If a model can miss answers it was literally handed, your RAG pipeline doesn't stand a chance.
Four findings worth your time
- FINDING 01
Confidence is not correlated with correctness.
The highest-confidence answers were wrong more often than the middle-of-the-pack. Models that hedged ("I'm not certain, but…") were right more often than the ones that didn't.
- FINDING 02
The same model gives different answers on consecutive runs.
Even at temperature 0, two of the three backends produced different outputs across reruns of the identical prompt. Self-consistency sampling caught roughly 60% of those drifts before they reached the user.
- FINDING 03
Inference backend matters more than model choice.
A mid-tier model on a well-tuned backend beat a top-tier model on a sloppy one.

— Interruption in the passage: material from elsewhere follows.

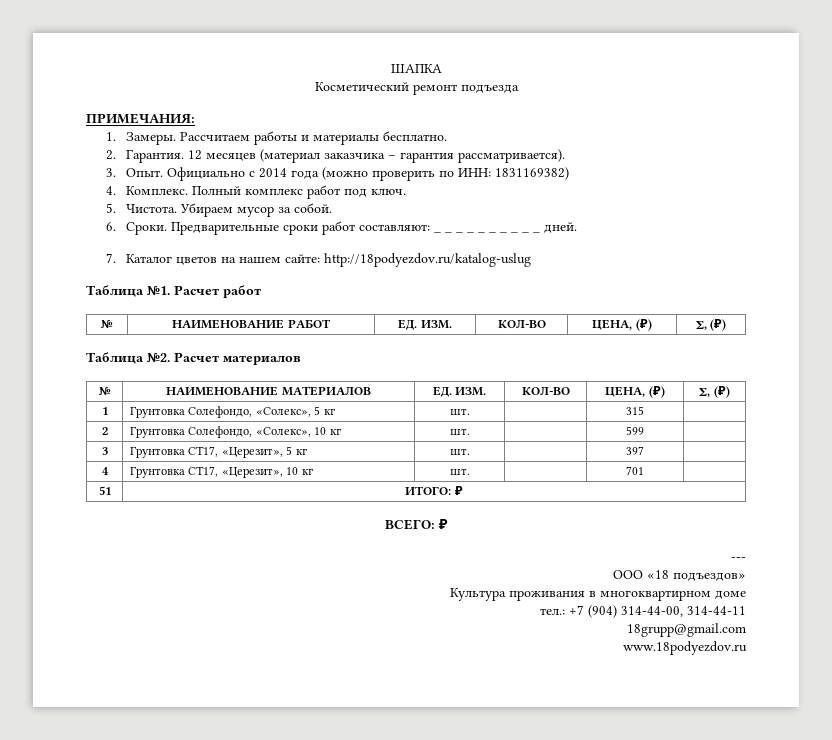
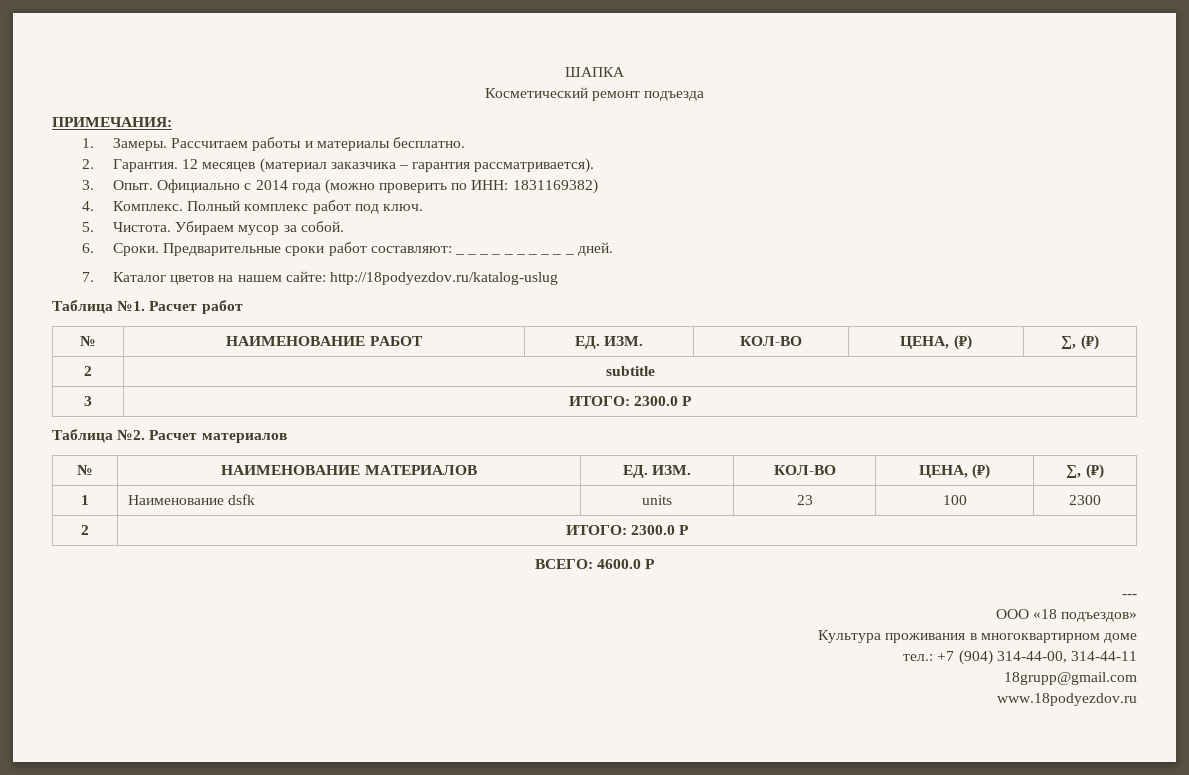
(727, 325) none -> [84,366,92,376] [605,366,655,376] [84,396,92,406] [568,396,693,406] // 2 | subtitle // 3 | ИТОГО: 2300.0 Р
[130,406,335,418] [449,408,470,416] [626,406,644,415] [101,427,108,435] [130,426,341,438] [449,428,470,436] [626,426,644,435] [101,447,108,455] [130,446,307,458] [449,448,470,456] [626,446,644,455] [101,467,109,475] [130,466,313,478] [449,468,470,476] [626,466,644,475] [98,486,111,495] [405,486,463,495] Грунтовка Солефондо, «Солекс», 5 кг | шт. | | 315 | // 2 | Грунтовка Солефондо, «Солекс», 10 кг | шт. | | 599 | // 3 | Грунтовка СТ17, «Церезит», 5 кг | шт. | | 397 | // 4 | Грунтовка СТ17, «Церезит», 10 кг | шт. | | 701 | // 51 | ИТОГО: ₽ -> [128,494,256,505] [642,495,672,505] [796,495,813,505] [942,495,967,505] [1069,495,1101,505] [81,525,89,535] [565,525,690,535] Наименование dsfk | units | 23 | 100 | 2300 // 2 | ИТОГО: 2300.0 Р
[439,519,448,529] ₽ -> [597,559,656,569] 4600.0 Р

If you're evaluating models without locking the inference stack, you're measuring noise.
- FINDING 04
Verifier models close the gap fast.
A small verifier model checking the larger model's output cut hallucinations by ~40% at a fraction of the cost. It's the cheapest production win in the whole study.
What to do about it
- Self-consistency sampling — same prompt, five runs, vote on the answer. Cheap, brutal, effective.
- Verifier models — a small model double-checking the big one.
- Lock your stack — measure model + backend together, not the model in isolation.